I normalized each sentiment category by dividing its value by the total of all emotions and then multiplying by 100. This converts the counts into percentages, making it easier to see how each sentiment contributes relative to the overall emotional expression across different genres and years.
```{r data-norms}
bp_bio_nrc <- bp_bio_nrc %>%
mutate(all_emotions = anticipation + joy + surprise + trust + disgust + fear + sadness) %>%
mutate(anticipation = anticipation / all_emotions * 100,
joy = joy / all_emotions * 100,
surprise = surprise / all_emotions * 100,
trust = trust / all_emotions * 100,
disgust = disgust / all_emotions * 100,
fear = fear / all_emotions * 100,
sadness = sadness / all_emotions * 100,
positive = positive / all_emotions * 100,
negative = negative / all_emotions * 100)
bp_bio_nrc <- bp_bio_nrc %>%
mutate(EPI = (anticipation + joy + surprise + trust) - (disgust + fear + sadness)) %>%
mutate(sentiment_score = positive - negative)
```
## Using gganimate to bring the data to life
With normalized sentiment metrics in hand, we can bring them to life with animated visualizations. `gganimate` allows us to render traditional `ggplot2` charts in more compelling ways, like a GIF or an MP4 video.
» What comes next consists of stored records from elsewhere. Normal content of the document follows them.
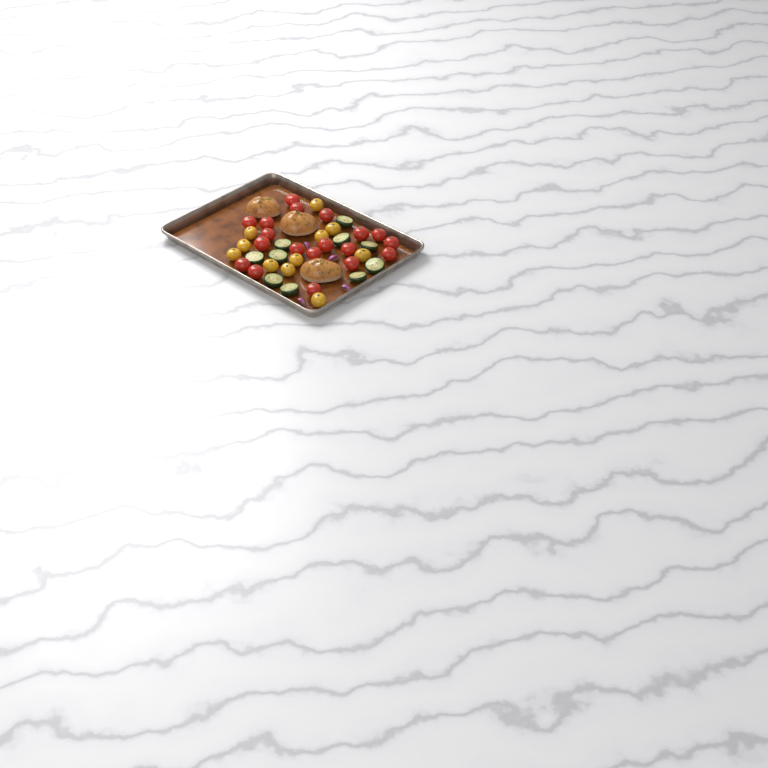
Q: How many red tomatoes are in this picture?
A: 19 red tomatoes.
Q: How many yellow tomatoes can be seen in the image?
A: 11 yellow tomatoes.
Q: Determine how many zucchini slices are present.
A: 10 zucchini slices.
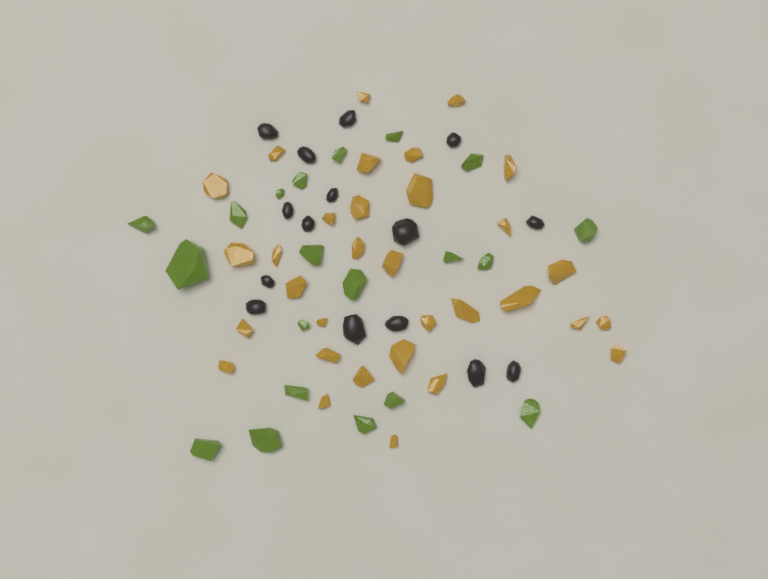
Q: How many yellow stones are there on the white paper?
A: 32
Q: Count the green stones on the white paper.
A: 20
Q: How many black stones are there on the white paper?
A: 15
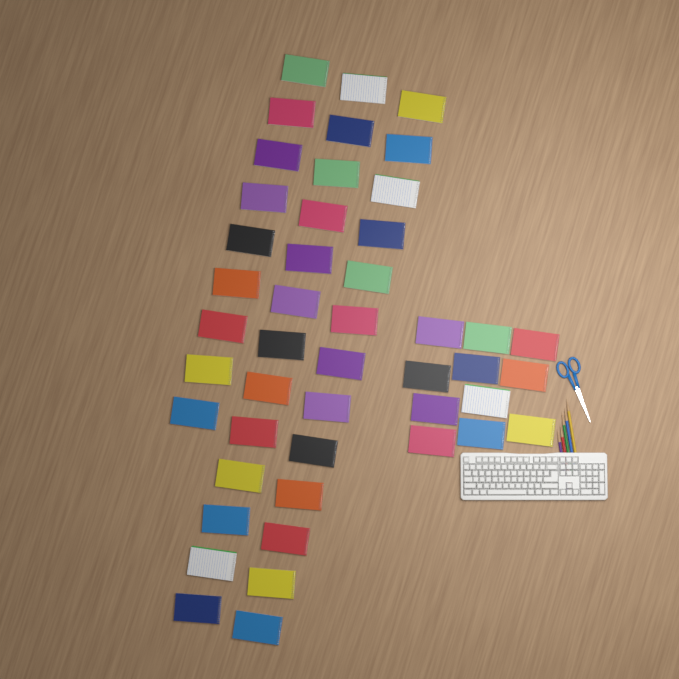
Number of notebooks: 46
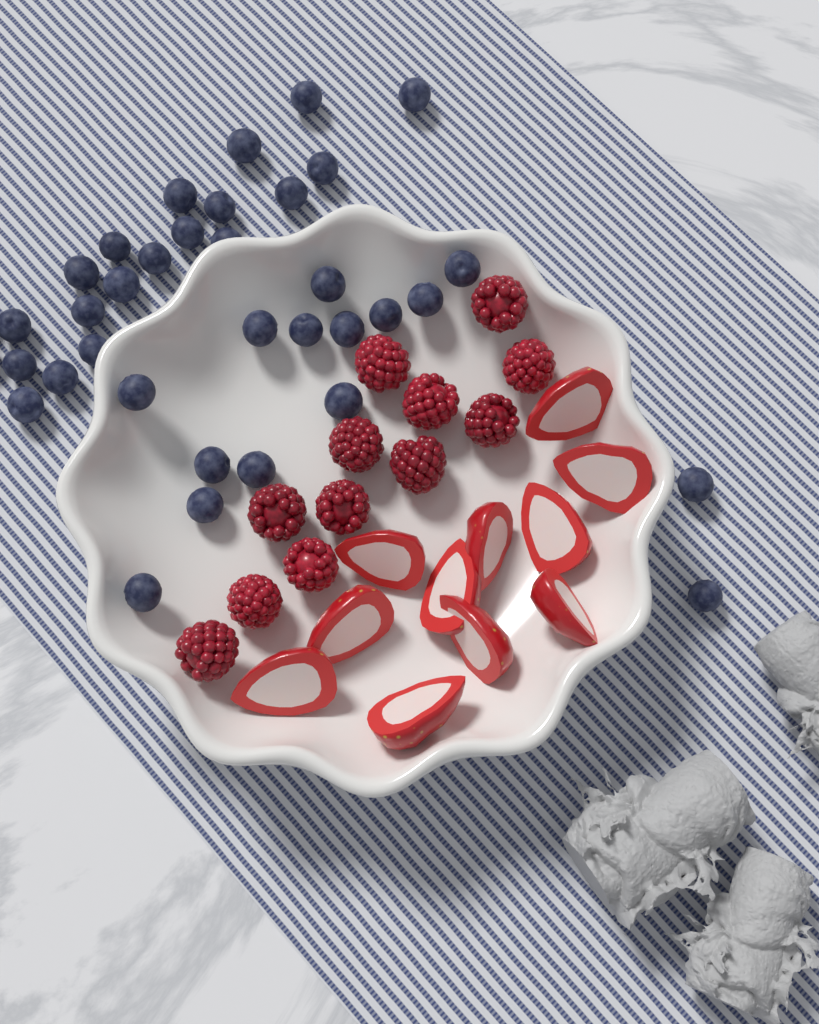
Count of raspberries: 12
The goal is to have the eyes drawm towards anything that stands out.
To demonstrate, I selected a subset of genres that my personal favorites:
```{r genre-filter}
bp_bio_nrc_lf <- bp_bio_nrc %>%
select(release_year, genre_name, EPI, sentiment_score) %>%
gather(key = "measure", value = "value", EPI, sentiment_score)%>%
filter(genre_name %in% c("Melodic House & Techno",
"Afro House",
"Organic House / Downtempo",
"Progressive House",
"Techno (Raw / Deep / Hypnotic)"))
```
To demonstrate, I’m using `facet_wrap` to create side-by-side charts that show the EPI and Sentiment Score trends by genre and year. The `ggplot` chart is saved as a variable and animated with `transition_reveal()`, which lets the lines and points gradually appear as the years progress. This makes it easier to spot how each genre’s sentiment and EPI evolve over time. The final step generates both a GIF and an MP4 video, using `gifski_renderer` for the GIF and `av_renderer` for the video.
```{r music-viz}
bp_bio_nrc_viz <- ggplot(bp_bio_nrc_lf, aes(x = release_year, y = value, color = genre_name, group = genre_name)) +
geom_line(size = 1.2) +
geom_point(aes(size = abs(value))) +
scale_color_viridis_d(option = "C") +
labs(title = "EPI & Sentiment Score By Genre and Year",
y = "Value",
x = "Year") +
facet_grid(~ measure, scales = "free_y") +
theme_minimal() +
theme(legend.position = "bottom",
legend.title = element_text(size = 14),
legend.text = element_text(size = 12)) +
guides(size = "none") +
transition_reveal(release_year) +
ease_aes('linear')
if (interactive()) {
animate(
bp_bio_nrc_viz,
width = 1024,
height = 768,
nframes = 600,
fps = 60,
duration = 10,
renderer = gifski_renderer(file = "bp_bio_nrc_viz.gif")
)
animate(
bp_bio_nrc_viz,
width = 1024,
height = 768,
nframes = 600,
fps = 60,
duration = 10,
renderer = av_renderer(file = "bp_bio_nrc_viz.mp4")
)
}
```
## Conclusion
Data visualizations should be used to aid data understanding. Data is truth and truth must win out.